En el otro lado de la balanza encontramos algunos elementos más discutibles. Si bien es cierto que entre los dos primos fluye la química, no pasa lo mismo entre ellos y las dos actrices americanas que les dan la réplica. Sus encuentros amorosos le resultan a uno levemente inverosímiles –aviso para navegantes: se ha comentado mucho el infame doblaje de los pasajes en que hablan en inglés; la versión original resulta, en este caso, absolutamente indispensable–. Si bien es cierto que entre Cámara y Arévalo estalla la emoción y la risa, no ocurre lo mismo con las conversaciones vía Skype con la madre; escenas de inconfundible sabor almodovariano que no encajan con precisión en este puzle. Si bien es cierto que la pluma de Lindo –más que la mano de Torregrossa– logra momentos de altura –la comida en la azotea, algunas conversaciones que conmueven y erizan la piel–, ofrece otros menos logrados que hacen que, por momentos, el conjunto palidezca –las clases de cocina española, las ya mencionadas conversaciones por Skype, la almibarada secuencia final–. El uso de la música, importante, consigue aportar hondura en algunas secuencias, especialmente cuando acompaña y puntúa las imágenes de la ciudad, auténtica hechicera; en otros, resulta un tanto reiterativa y peligrosamente cargante, llegando a disneyizar algunos momentos de su tramo final.

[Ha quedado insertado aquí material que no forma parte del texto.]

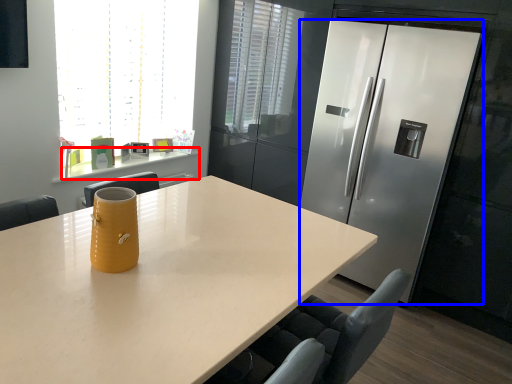
Question: Which object is closer to the camera taking this photo, counter (highlighted by a red box) or refrigerator (highlighted by a blue box)?

Choices:
 (A) counter
 (B) refrigerator

Answer: (B)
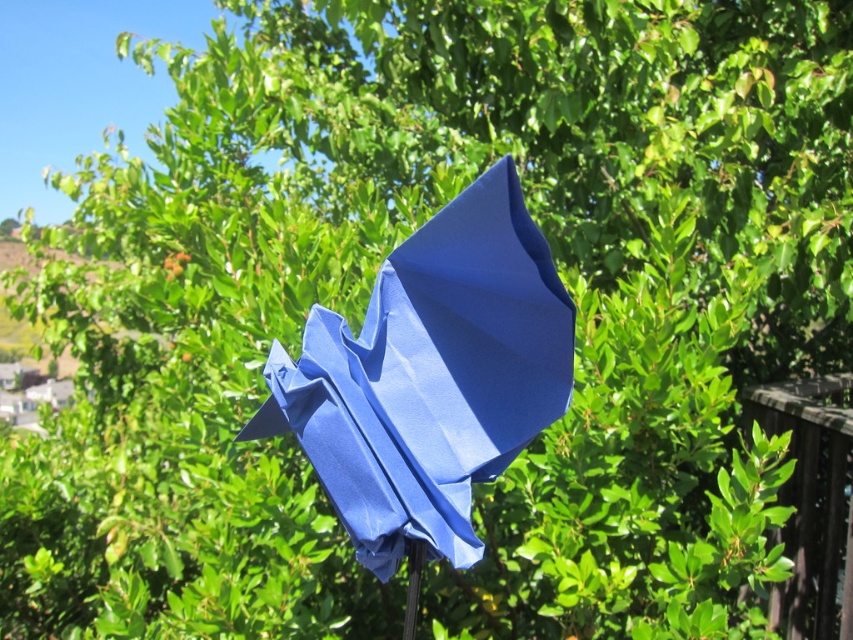
You are standing in a garden and see the brown wooden fence at right and the metallic silver pole at lower center. Which object is closer to you?

The metallic silver pole at lower center is behind the brown wooden fence at right, so the brown wooden fence at right is closer to you.

You are standing in a garden and see the matte blue umbrella at center and the metallic silver pole at lower center. Which object is positioned more to the left side?

The matte blue umbrella at center is positioned more to the left side than the metallic silver pole at lower center.

Consider the image. You are holding a small toy that needs to be placed between the matte blue umbrella at center and the metallic silver pole at lower center. Since the toy is 10 cm tall, will it fit vertically between them?

The matte blue umbrella at center is closer to the viewer than the metallic silver pole at lower center, so the vertical space between them depends on their positions. However, the objects description only provides information about their depth relation, not their vertical height difference. Therefore, we cannot determine if the toy will fit vertically based on the given information.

Elvira Lindo. Pocas veces le ha sucedido a uno notar más la presencia y mano del guionista que la del propio director. Uno hace años que sigue y admira a la Lindo escritora, y la nota en cada instante: en las reflexiones de estos entrañables perdedores, en esta Nueva York que ven sus ojos y que tan admirablemente ha plasmado en sus artículos y en su deliciosa novela Lugares que no quiero compartir con nadie, en el halo vitalista y melancólico que impregna la película y su obra, en su reconocible e irreprochable capacidad para tomarle el pulso a la vida a ras de suelo sabiéndose ligeramente por encima de ella, en su fina capacidad para ver un poco más que los demás en las cosas pequeñas, en los gestos pequeños, en las pequeñas derrotas.
Uno se queda ligeramente satisfecho, y ligeramente insatisfecho con la película, en definitiva. Le ha resultado amable, tierna, certera y conmovedora; también irregular y a ratos impostada. El continuo e inevitable recuerdo del maestro Allen –con escena en el banco al lado del puente de Brooklyn incluida– no ayuda especialmente; a uno le resulta más un sucedáneo que un homenaje, aunque sí es cierto, como ha manifestado la misma guionista, que la Nueva York de La vida inesperada es ligeramente distinta a la de Allen; es una ciudad más herida, tiene otro barniz.
Uno intuye qué le quedará de La vida inesperada cuando pase el tiempo. Parte de ella se difuminará y desvanecerá, pero probablemente permanezca la magia de sus dos actores principales y algunas reflexiones sobre la juventud que agoniza y los sueños que se desparraman por el camino. Y Nueva York. Salvajes e irracionales instintos de volver a zambullirse, perderse y desaparecer en ella.